== WORK REQUEST ==
The material is to be repeated exactly, from first line to last.

== RECORDS FOR PROCESSING ==
BEGIN
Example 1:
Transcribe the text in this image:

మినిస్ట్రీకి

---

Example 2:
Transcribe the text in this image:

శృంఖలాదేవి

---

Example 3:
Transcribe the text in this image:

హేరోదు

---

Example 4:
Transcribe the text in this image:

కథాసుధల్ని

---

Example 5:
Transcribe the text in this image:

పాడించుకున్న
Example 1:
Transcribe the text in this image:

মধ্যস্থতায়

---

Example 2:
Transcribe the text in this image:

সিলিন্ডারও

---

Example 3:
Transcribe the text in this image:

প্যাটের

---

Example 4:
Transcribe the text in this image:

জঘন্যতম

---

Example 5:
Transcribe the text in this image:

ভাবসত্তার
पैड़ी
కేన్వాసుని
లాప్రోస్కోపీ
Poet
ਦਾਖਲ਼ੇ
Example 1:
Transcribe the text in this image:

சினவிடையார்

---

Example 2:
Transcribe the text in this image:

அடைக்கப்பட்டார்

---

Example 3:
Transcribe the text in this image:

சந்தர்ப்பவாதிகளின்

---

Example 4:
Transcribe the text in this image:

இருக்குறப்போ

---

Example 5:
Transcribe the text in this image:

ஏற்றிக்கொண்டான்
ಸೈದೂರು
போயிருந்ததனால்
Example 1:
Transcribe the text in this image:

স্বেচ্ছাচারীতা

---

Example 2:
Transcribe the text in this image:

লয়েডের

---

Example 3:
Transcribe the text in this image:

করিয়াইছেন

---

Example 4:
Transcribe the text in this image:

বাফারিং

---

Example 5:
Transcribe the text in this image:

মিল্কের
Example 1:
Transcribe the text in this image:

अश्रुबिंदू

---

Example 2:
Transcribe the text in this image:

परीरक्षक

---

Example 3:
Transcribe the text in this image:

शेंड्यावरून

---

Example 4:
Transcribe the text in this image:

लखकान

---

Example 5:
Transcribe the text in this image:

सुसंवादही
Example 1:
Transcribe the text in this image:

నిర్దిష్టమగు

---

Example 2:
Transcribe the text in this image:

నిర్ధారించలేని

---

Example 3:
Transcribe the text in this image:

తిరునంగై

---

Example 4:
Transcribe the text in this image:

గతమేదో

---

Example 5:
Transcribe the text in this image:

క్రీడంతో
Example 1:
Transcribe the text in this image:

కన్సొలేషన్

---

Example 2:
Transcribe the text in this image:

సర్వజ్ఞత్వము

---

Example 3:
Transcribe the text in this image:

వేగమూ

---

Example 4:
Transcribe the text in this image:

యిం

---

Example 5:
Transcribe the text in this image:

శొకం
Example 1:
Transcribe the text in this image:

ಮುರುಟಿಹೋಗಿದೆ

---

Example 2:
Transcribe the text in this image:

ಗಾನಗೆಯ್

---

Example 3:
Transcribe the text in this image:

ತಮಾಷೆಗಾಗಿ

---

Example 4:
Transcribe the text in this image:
END
== ANSWER FOR THE TASK ==
Example 1:
Transcribe the text in this image:

మినిస్ట్రీకి

---

Example 2:
Transcribe the text in this image:

శృంఖలాదేవి

---

Example 3:
Transcribe the text in this image:

హేరోదు

---

Example 4:
Transcribe the text in this image:

కథాసుధల్ని

---

Example 5:
Transcribe the text in this image:

పాడించుకున్న
Example 1:
Transcribe the text in this image:

মধ্যস্থতায়

---

Example 2:
Transcribe the text in this image:

সিলিন্ডারও

---

Example 3:
Transcribe the text in this image:

প্যাটের

---

Example 4:
Transcribe the text in this image:

জঘন্যতম

---

Example 5:
Transcribe the text in this image:

ভাবসত্তার
पैड़ी
కేన్వాసుని
లాప్రోస్కోపీ
Poet
ਦਾਖਲ਼ੇ
Example 1:
Transcribe the text in this image:

சினவிடையார்

---

Example 2:
Transcribe the text in this image:

அடைக்கப்பட்டார்

---

Example 3:
Transcribe the text in this image:

சந்தர்ப்பவாதிகளின்

---

Example 4:
Transcribe the text in this image:

இருக்குறப்போ

---

Example 5:
Transcribe the text in this image:

ஏற்றிக்கொண்டான்
ಸೈದೂರು
போயிருந்ததனால்
Example 1:
Transcribe the text in this image:

স্বেচ্ছাচারীতা

---

Example 2:
Transcribe the text in this image:

লয়েডের

---

Example 3:
Transcribe the text in this image:

করিয়াইছেন

---

Example 4:
Transcribe the text in this image:

বাফারিং

---

Example 5:
Transcribe the text in this image:

মিল্কের
Example 1:
Transcribe the text in this image:

अश्रुबिंदू

---

Example 2:
Transcribe the text in this image:

परीरक्षक

---

Example 3:
Transcribe the text in this image:

शेंड्यावरून

---

Example 4:
Transcribe the text in this image:

लखकान

---

Example 5:
Transcribe the text in this image:

सुसंवादही
Example 1:
Transcribe the text in this image:

నిర్దిష్టమగు

---

Example 2:
Transcribe the text in this image:

నిర్ధారించలేని

---

Example 3:
Transcribe the text in this image:

తిరునంగై

---

Example 4:
Transcribe the text in this image:

గతమేదో

---

Example 5:
Transcribe the text in this image:

క్రీడంతో
Example 1:
Transcribe the text in this image:

కన్సొలేషన్

---

Example 2:
Transcribe the text in this image:

సర్వజ్ఞత్వము

---

Example 3:
Transcribe the text in this image:

వేగమూ

---

Example 4:
Transcribe the text in this image:

యిం

---

Example 5:
Transcribe the text in this image:

శొకం
Example 1:
Transcribe the text in this image:

ಮುರುಟಿಹೋಗಿದೆ

---

Example 2:
Transcribe the text in this image:

ಗಾನಗೆಯ್

---

Example 3:
Transcribe the text in this image:

ತಮಾಷೆಗಾಗಿ

---

Example 4:
Transcribe the text in this image:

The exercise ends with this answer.